The export-heavy manufacturing sector in the emerging economies is already teetering on recession. Mr. Chamie noted in a recent report that fully half of the 14 developing countries he follows posted manufacturing purchasing managers’ indexes below their midpoint of 50 last month – meaning their factory activity is contracting.
And the four big driving forces of the group – Brazil, Russia, India and China, the so-called BRIC economies – each are struggling with their own problems, said Brockhouse Cooper global macro strategist Pierre Lapointe in a recent report. China has a slumping housing market, India an inflation problem, while Russia faces slumping prices for its big oil exports, and Brazil looks headed for a consumer credit crunch.

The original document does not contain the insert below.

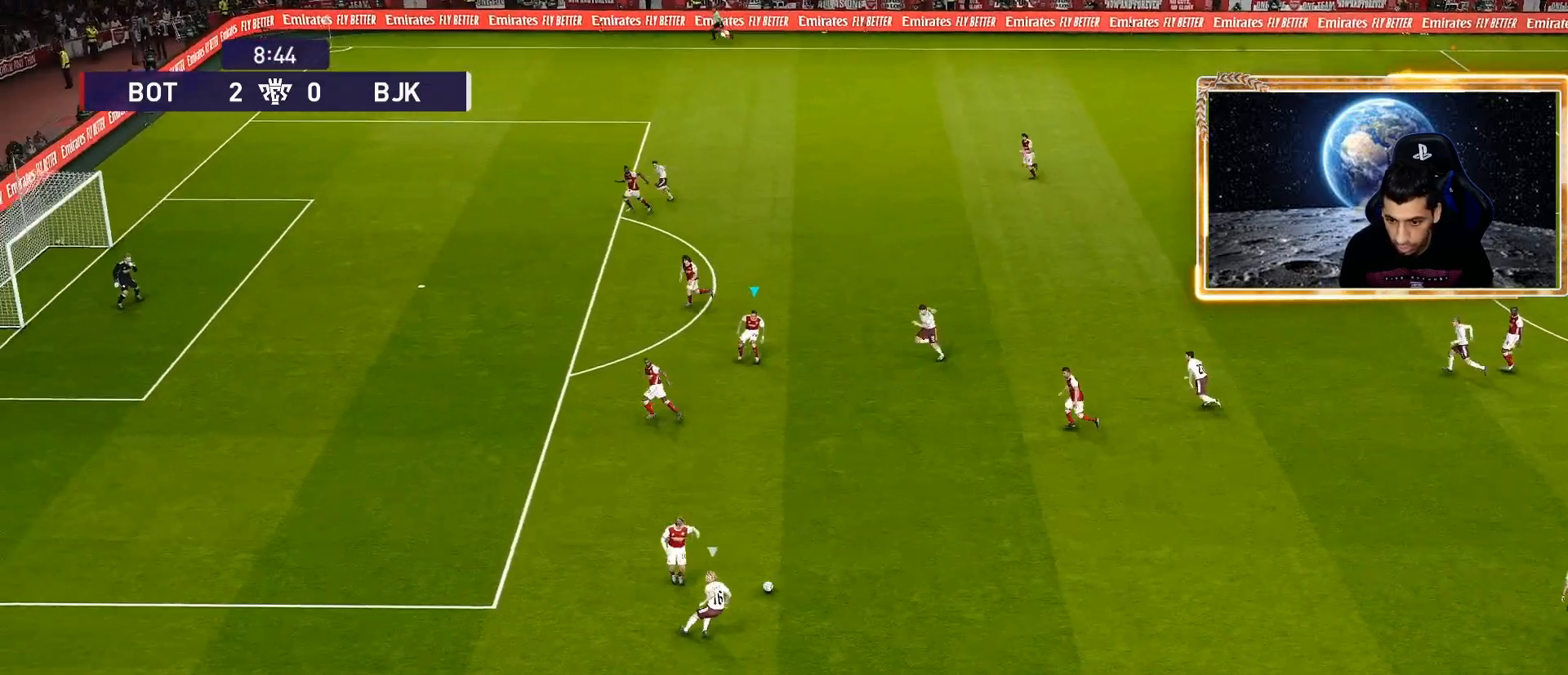
{"buttons": ["SQUARE"], "left_stick": "center", "right_stick": "center", "events": [[133, "left_stick", "left"], [183, "left_stick", "down-left"], [483, "left_stick", "center"]]}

“We do not expect any of the BRICs to pull their global consumption weight in the immediate term,” Mr. Lapointe wrote.
Mr. Chamie’s analysis of several leading factors affecting momentum in emerging-market equities – including global liquidity and financial conditions, commodity prices, capital inflows and economic growth – tell him those stock markets could face further weakness at least through the end of summer.

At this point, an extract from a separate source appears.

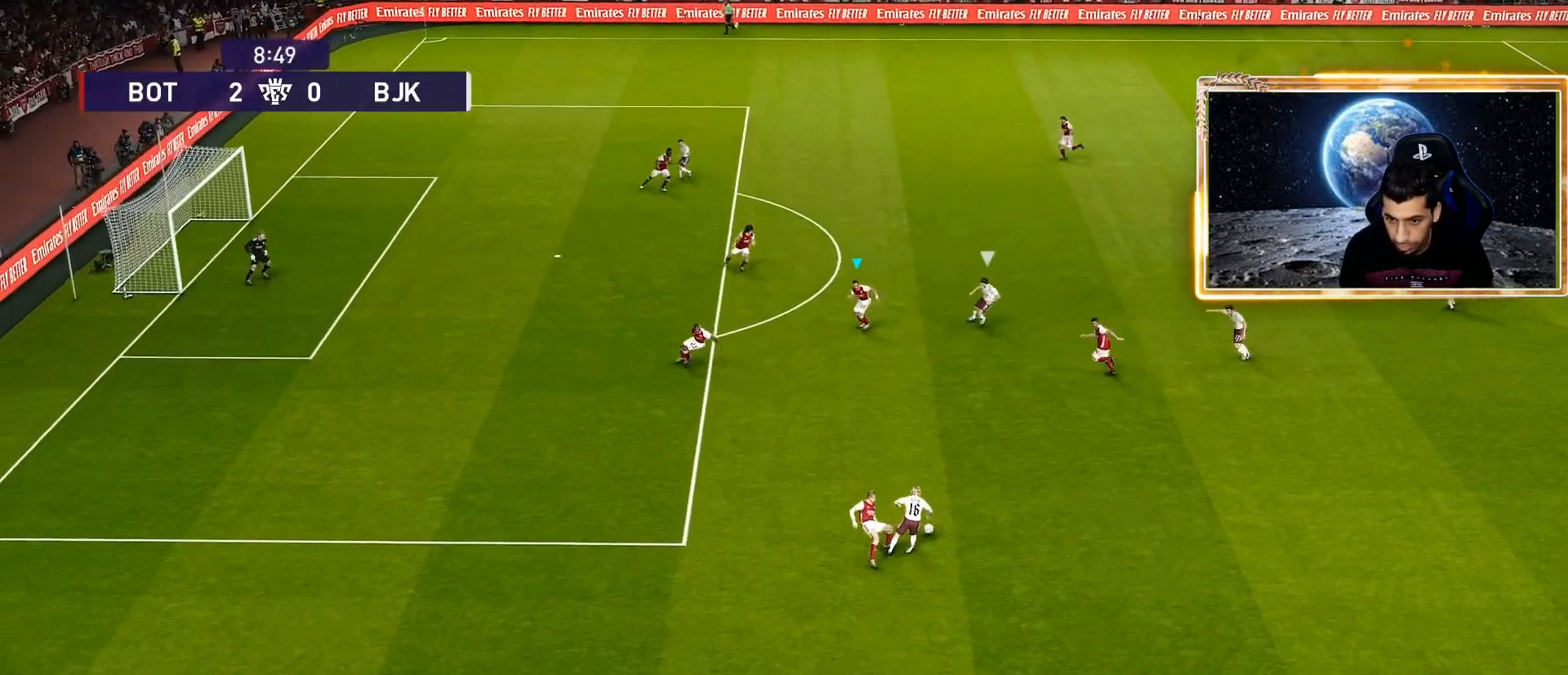
{"buttons": ["SQUARE"], "left_stick": "down", "right_stick": "center", "events": [[117, "left_stick", "right"], [250, "left_stick", "center"], [483, "left_stick", "down"]]}
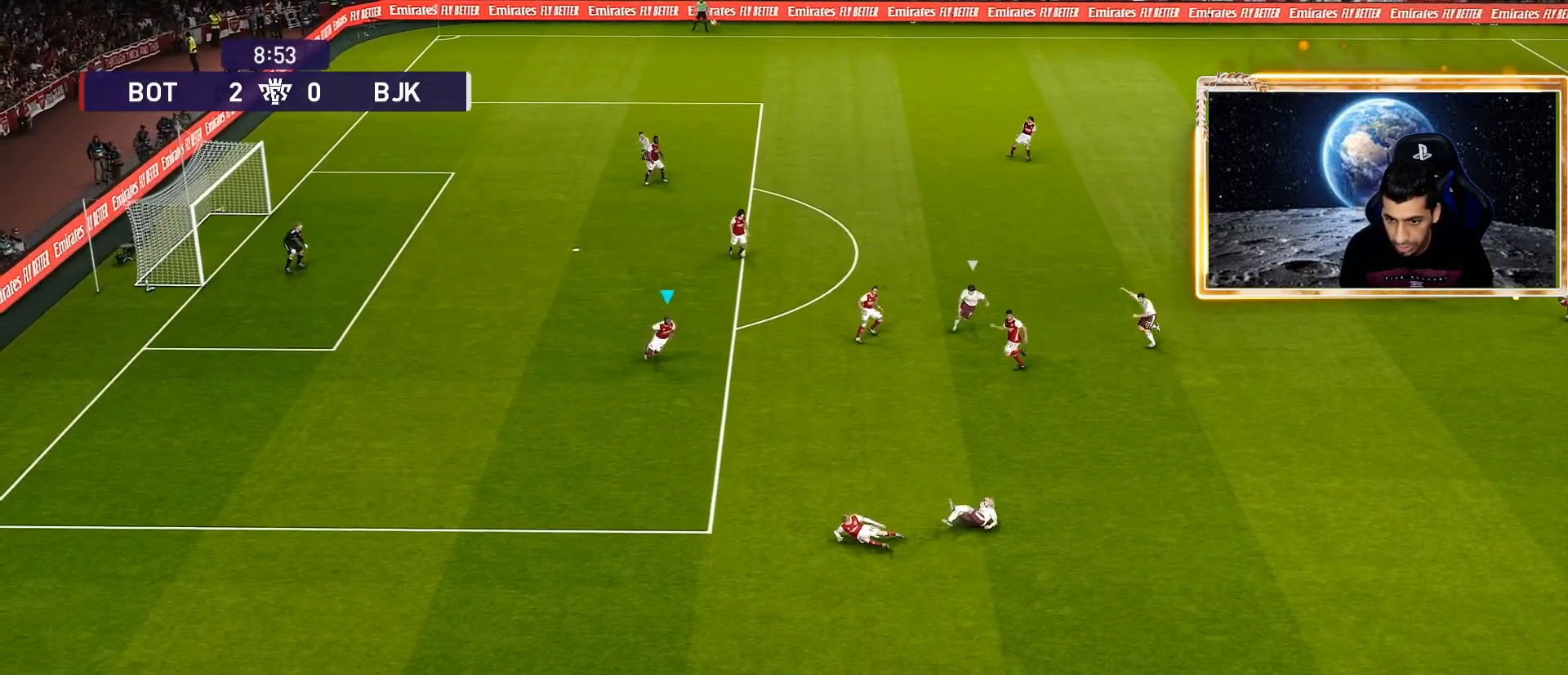
{"buttons": ["R1"], "left_stick": "down-right", "right_stick": "center", "events": [[150, "L1", "down"], [150, "R1", "down"], [183, "left_stick", "down-right"], [233, "L1", "up"], [267, "SQUARE", "up"]]}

“I’d maintain a defensive posture, and look to late in the third quarter or early fourth quarter” before considering buying, he said.
Cracks in the BRIC
China: 8.1% GDP growth
Beijing is trying to manage China's slowdown by shifting away from infrastructure investment and toward domestic consumption. But falling prices for residential property – which accounts for 40 per cent of household wealth – will bog down consumer spending.
India: 5.3% GDP growth
Suffering from a bloated trade deficit and inflation topping 7 per cent, India’s currency is slumping and its economic growth has hit nine-year lows. Domestic demand is off 20 per cent in the past two quarters.
Brazil: 0.8% GDP growth
The commodity-heavy Brazilian economy is running up against a consumer-debt wall. Non-performing loans have been rising for the past year – typically a precursor to a downturn in credit growth and a consequent slowdown in consumer spending.
Russia: 4.9% GDP growth
Seventeen per cent of Russia's gross domestic product and 55 per cent of its stock market rely on the oil and gas industry – and the price of crude has plunged 25 per cent in the past four months.